WHAT IS REQUIRED:
Edit the lines that run from the start of the items through the line containing "Realizar Jornadas Apostólicas, fazendo o", both ends included, replacing "Organizar" with "Formar" and leaving everything else unchanged. Give back only those lines.

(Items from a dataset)
((

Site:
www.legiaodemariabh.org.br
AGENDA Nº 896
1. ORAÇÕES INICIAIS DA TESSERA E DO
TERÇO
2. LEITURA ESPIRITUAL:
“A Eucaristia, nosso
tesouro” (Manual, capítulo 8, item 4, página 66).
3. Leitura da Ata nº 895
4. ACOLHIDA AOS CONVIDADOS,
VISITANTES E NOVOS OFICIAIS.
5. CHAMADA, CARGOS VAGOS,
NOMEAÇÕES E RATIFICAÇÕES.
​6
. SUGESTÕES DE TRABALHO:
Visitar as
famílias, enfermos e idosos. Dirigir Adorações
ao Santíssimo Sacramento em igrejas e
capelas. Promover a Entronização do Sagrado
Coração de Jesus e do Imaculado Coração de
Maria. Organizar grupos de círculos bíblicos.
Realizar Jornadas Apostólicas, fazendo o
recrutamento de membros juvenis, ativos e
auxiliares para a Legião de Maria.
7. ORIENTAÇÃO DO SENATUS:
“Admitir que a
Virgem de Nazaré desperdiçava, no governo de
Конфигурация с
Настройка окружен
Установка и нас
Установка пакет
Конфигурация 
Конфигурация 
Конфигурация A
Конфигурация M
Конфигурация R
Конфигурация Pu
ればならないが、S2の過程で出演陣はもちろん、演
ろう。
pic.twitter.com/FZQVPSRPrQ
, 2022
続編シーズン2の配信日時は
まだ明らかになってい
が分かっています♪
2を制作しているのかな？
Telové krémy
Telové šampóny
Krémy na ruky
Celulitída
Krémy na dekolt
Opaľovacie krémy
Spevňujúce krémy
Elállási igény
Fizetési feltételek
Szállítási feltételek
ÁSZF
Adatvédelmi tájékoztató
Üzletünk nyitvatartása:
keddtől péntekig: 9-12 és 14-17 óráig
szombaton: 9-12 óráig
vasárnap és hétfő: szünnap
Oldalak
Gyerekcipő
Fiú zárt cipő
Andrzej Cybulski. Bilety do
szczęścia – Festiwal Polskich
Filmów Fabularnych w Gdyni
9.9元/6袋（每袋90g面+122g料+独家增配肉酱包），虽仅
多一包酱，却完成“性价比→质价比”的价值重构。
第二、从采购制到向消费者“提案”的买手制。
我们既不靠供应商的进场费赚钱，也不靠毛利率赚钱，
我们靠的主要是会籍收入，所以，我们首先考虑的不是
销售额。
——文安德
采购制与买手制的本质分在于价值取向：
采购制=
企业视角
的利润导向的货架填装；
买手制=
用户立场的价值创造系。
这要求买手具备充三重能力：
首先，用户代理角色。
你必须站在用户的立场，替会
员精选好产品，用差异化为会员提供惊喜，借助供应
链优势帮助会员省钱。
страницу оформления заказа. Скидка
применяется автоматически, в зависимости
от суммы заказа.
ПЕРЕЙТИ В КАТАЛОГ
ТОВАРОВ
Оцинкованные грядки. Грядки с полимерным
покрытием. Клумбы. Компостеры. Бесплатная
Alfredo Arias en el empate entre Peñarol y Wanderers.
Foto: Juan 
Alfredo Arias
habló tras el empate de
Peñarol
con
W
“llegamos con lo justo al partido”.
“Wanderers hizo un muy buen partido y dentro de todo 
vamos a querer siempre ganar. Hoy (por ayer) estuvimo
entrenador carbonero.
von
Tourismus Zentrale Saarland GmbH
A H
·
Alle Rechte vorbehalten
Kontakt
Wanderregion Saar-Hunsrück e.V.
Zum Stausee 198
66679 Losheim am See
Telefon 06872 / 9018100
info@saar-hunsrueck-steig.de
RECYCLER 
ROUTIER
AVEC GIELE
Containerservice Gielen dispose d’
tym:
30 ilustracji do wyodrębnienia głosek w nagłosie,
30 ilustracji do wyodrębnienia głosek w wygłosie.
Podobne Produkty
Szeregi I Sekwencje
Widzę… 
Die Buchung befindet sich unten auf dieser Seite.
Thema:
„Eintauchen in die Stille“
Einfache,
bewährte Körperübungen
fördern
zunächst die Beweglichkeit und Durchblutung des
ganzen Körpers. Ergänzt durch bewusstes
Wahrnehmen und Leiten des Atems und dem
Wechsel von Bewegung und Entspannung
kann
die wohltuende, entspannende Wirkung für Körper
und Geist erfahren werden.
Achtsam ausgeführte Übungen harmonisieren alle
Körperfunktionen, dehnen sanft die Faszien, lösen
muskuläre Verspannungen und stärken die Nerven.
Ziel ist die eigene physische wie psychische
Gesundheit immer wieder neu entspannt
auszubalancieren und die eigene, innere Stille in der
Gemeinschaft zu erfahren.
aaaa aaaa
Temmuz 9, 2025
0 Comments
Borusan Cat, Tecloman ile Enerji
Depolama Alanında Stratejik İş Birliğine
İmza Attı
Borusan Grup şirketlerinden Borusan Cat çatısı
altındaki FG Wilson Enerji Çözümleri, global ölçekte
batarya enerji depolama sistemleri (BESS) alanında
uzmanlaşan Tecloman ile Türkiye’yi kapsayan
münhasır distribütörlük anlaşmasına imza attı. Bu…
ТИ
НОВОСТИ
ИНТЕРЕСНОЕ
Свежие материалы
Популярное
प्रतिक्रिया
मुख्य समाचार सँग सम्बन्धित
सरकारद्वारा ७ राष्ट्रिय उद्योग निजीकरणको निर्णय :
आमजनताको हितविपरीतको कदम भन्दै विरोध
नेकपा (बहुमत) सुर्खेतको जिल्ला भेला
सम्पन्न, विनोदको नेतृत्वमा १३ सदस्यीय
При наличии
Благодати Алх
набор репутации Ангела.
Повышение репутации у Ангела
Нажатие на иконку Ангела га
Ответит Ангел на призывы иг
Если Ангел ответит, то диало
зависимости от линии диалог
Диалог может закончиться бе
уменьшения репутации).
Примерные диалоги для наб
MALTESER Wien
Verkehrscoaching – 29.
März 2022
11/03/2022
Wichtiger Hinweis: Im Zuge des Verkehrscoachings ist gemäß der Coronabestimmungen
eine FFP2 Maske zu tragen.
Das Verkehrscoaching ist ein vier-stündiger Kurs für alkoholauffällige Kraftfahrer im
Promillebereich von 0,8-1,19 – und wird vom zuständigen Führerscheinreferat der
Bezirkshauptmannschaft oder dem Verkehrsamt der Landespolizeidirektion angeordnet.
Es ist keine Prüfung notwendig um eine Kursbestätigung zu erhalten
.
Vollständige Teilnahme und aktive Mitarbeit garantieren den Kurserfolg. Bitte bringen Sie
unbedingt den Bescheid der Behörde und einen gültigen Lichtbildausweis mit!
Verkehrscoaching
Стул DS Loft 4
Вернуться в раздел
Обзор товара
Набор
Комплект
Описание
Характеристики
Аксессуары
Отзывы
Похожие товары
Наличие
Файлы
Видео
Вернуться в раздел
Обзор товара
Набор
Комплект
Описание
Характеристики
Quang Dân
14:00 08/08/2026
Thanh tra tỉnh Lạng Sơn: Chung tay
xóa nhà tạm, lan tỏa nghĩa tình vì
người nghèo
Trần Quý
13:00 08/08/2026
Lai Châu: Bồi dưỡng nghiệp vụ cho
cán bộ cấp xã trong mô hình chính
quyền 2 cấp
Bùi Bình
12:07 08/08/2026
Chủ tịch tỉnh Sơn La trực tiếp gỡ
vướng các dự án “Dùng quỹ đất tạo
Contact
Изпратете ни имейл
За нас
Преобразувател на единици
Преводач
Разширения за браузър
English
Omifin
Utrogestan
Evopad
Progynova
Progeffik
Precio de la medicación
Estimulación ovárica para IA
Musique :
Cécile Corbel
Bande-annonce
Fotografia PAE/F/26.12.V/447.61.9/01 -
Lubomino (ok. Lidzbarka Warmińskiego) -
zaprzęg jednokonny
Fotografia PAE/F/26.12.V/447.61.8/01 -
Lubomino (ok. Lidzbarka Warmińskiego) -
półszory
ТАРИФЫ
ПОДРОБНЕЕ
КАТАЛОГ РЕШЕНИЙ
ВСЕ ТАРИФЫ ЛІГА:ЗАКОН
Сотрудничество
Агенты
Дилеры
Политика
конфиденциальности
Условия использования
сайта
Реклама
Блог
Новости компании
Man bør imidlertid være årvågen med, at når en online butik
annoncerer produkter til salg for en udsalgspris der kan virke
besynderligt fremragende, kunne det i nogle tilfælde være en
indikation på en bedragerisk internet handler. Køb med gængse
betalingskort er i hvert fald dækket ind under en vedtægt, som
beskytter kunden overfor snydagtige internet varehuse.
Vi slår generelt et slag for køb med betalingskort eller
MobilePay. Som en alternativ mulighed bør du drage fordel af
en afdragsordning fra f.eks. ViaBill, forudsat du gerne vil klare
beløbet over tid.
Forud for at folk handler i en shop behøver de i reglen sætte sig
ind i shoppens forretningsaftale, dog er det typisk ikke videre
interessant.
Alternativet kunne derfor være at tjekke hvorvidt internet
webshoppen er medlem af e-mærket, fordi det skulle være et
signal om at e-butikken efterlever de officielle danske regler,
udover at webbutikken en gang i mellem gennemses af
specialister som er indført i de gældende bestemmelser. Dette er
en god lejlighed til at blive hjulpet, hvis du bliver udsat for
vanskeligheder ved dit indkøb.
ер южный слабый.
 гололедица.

))

TASK RESPONSE:
Site:
www.legiaodemariabh.org.br
AGENDA Nº 896
1. ORAÇÕES INICIAIS DA TESSERA E DO
TERÇO
2. LEITURA ESPIRITUAL:
“A Eucaristia, nosso
tesouro” (Manual, capítulo 8, item 4, página 66).
3. Leitura da Ata nº 895
4. ACOLHIDA AOS CONVIDADOS,
VISITANTES E NOVOS OFICIAIS.
5. CHAMADA, CARGOS VAGOS,
NOMEAÇÕES E RATIFICAÇÕES.
​6
. SUGESTÕES DE TRABALHO:
Visitar as
famílias, enfermos e idosos. Dirigir Adorações
ao Santíssimo Sacramento em igrejas e
capelas. Promover a Entronização do Sagrado
Coração de Jesus e do Imaculado Coração de
Maria. Formar grupos de círculos bíblicos.
Realizar Jornadas Apostólicas, fazendo o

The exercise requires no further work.